Astronomical happenings in February
20 February 1962
John Glenn becomes the first American to orbit the Earth in his Friendship 7 spacecraft circling it three times. The flight lasting 4 hours and 55 minutes and travelling a total of 121,794 kilometres reached a maximum 261 kilometres above Earth. He safely splashed down 1,290 kilometres southeast of Cape Canaveral, Florida. His flight occurred while the USA and Soviet Union were involved in the Cold War and competing in the Space Race. Years later in 1998 at the age of 77 he returned to space aboard the space shuttle Discovery making him the oldest person to travel into space.
17 February 1600
Giordano Bruno is burnt at the stake for his heretic theories. A Dominican friar, mathematician and cosmological theorist, he proposed that the stars were distant suns surrounded by their own planets, and that the universe is infinite and could have no centre. Starting in 1593, Bruno was tried for heresy by the Roman Inquisition. The Inquisition found him guilty, and he was burned at the stake in Rome's Campo de' Fiori in 1600.
5 February 1974
NASA's Mariner 10 spacecraft takes the first close-up photo of Venus, the first mission to succeed in broadcasting images of the planet back to Earth. The images taken from 5,768 kilometres above the planet’s surface show the day-night terminator of the planet as a thin bright line. Overall, Mariner 10 returned 4,165 photos of Venus.
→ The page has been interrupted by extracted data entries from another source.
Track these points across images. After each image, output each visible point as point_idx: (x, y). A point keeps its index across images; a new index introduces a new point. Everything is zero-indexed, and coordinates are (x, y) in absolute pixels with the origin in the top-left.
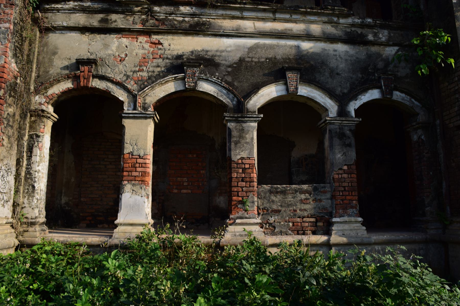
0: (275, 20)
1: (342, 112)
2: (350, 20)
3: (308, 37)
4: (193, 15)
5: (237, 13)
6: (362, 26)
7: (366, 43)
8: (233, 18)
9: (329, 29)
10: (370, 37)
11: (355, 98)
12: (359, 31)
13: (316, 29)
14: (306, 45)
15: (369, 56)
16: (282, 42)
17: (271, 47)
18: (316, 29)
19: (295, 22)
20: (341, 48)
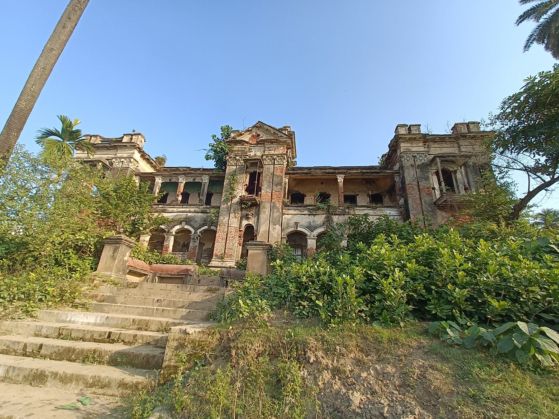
0: (183, 208)
1: (195, 233)
2: (203, 207)
3: (190, 212)
4: (162, 207)
5: (173, 207)
6: (206, 208)
7: (207, 213)
8: (172, 208)
9: (197, 209)
10: (208, 211)
11: (200, 228)
12: (205, 209)
13: (192, 210)
14: (189, 214)
15: (207, 216)
16: (184, 214)
17: (181, 215)
18: (192, 210)
19: (188, 208)
20: (200, 214)
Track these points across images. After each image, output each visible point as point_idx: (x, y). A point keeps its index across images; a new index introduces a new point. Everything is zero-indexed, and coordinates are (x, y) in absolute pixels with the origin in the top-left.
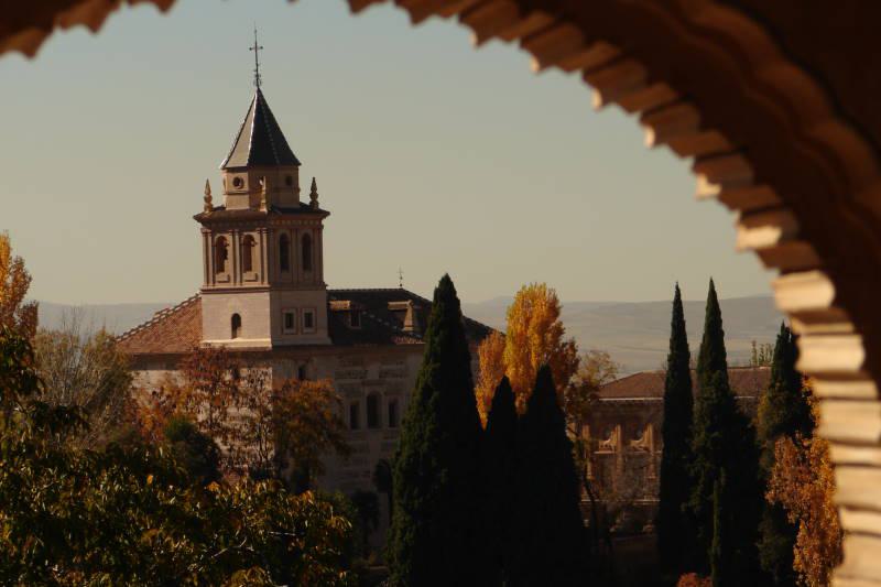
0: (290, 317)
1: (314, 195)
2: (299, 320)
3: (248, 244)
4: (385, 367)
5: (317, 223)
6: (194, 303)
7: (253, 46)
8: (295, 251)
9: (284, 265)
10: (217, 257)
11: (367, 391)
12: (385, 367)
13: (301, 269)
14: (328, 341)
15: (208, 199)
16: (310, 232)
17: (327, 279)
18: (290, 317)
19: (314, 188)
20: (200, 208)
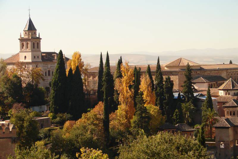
0: (35, 56)
1: (39, 36)
2: (36, 57)
3: (28, 44)
4: (52, 65)
6: (18, 54)
8: (36, 45)
9: (34, 48)
10: (22, 46)
11: (48, 69)
12: (52, 65)
14: (42, 61)
15: (21, 36)
16: (38, 42)
17: (41, 50)
18: (35, 56)
19: (39, 34)
20: (19, 38)
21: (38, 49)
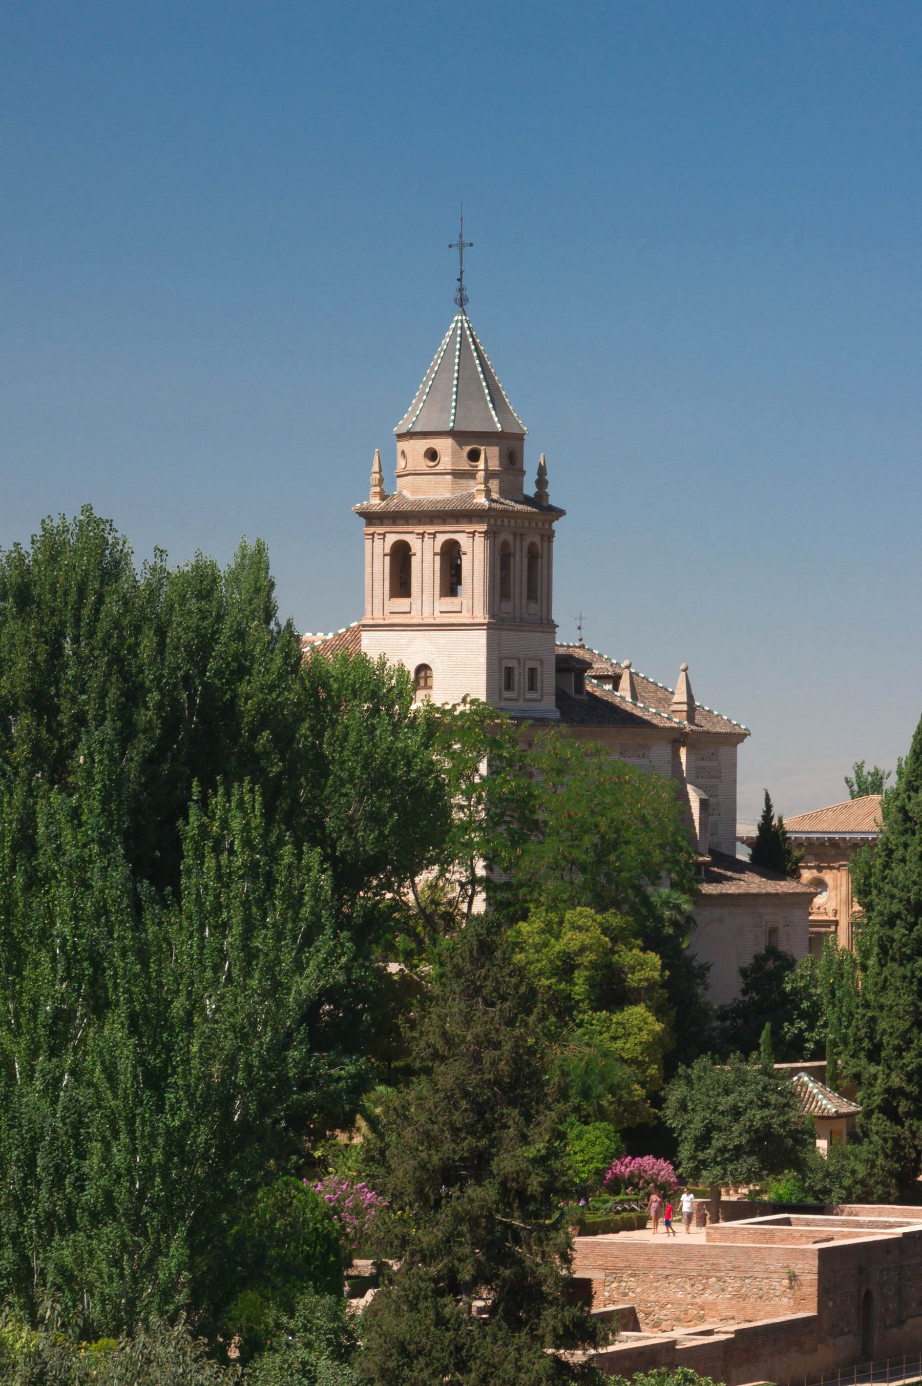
0: (509, 671)
1: (541, 482)
2: (521, 679)
5: (547, 526)
7: (455, 240)
8: (519, 564)
13: (524, 601)
14: (557, 715)
16: (537, 540)
18: (509, 671)
19: (542, 471)
21: (533, 608)
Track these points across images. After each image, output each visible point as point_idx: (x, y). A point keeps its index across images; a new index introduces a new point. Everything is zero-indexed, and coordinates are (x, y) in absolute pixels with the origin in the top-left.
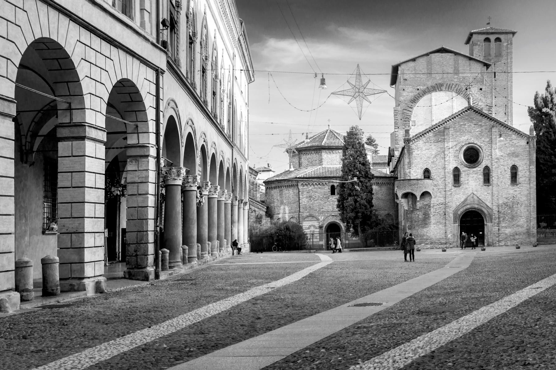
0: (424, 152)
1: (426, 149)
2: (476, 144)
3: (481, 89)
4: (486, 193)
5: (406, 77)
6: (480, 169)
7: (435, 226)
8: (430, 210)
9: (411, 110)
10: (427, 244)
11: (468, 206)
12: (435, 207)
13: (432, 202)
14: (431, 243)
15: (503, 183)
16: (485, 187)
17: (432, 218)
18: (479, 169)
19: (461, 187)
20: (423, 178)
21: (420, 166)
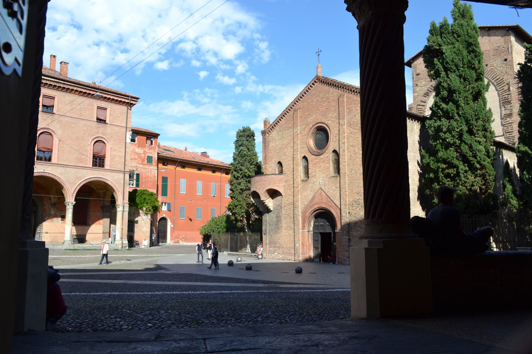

The mission collected important scientific data during its encounter and revealed the composition and meteorological nature of Venus’ atmosphere.
BORN
25 February 1670
Maria Margaretha Kirch. German astronomer. One of the few women active in astronomy in the 1700’’s. She discovered the Comet of 1702 - C/1702 H1, however as she lived and worked at a time when women were not allowed to attend universities or hold important positions she received no recognition for this finding, her husband, Gottfried Kirch, took credit for the discovery. She was one of the first famous astronomers of her period due to her writings on the conjunction of the Sun with Saturn, Venus, and Jupiter in 1709 and 1712 respectively.
22 February 1824
Pierre Jules César Janssen (also known as Jules Janssen) pictured below. French astronomer who is credited with discovering the gaseous nature of the solar chromosphere and the element helium. While observing the solar eclipse of 18 August 1868 in India Janssen noticed bright yellow lines in the spectrum of the Sun’s chromosphere. One possible source for these spectral lines was an element not yet discovered on Earth. The element was named Helium, from “helios”” the Greek word for the Sun. Janssen’’s work was independent to that of the Englishman Sir Joseph Norman Lockyer, who made the same discoveries at about the same time. You can see one of his inventions on display at Sydney Observatory - it is a very early movie camera designed to film the transit of Venus through a telescope.
20 February 1937
Robert Owen Evans OAM. Australian amateur astronomer. He holds the record for the number of visual discoveries of supernovae. He took up supernova hunting around 1955 and made his first official supernova discovery in 1981. Since then he has gone on to discover more than 40 supernovae. In 1988 he received the Medal of the Order of Australia (OAM).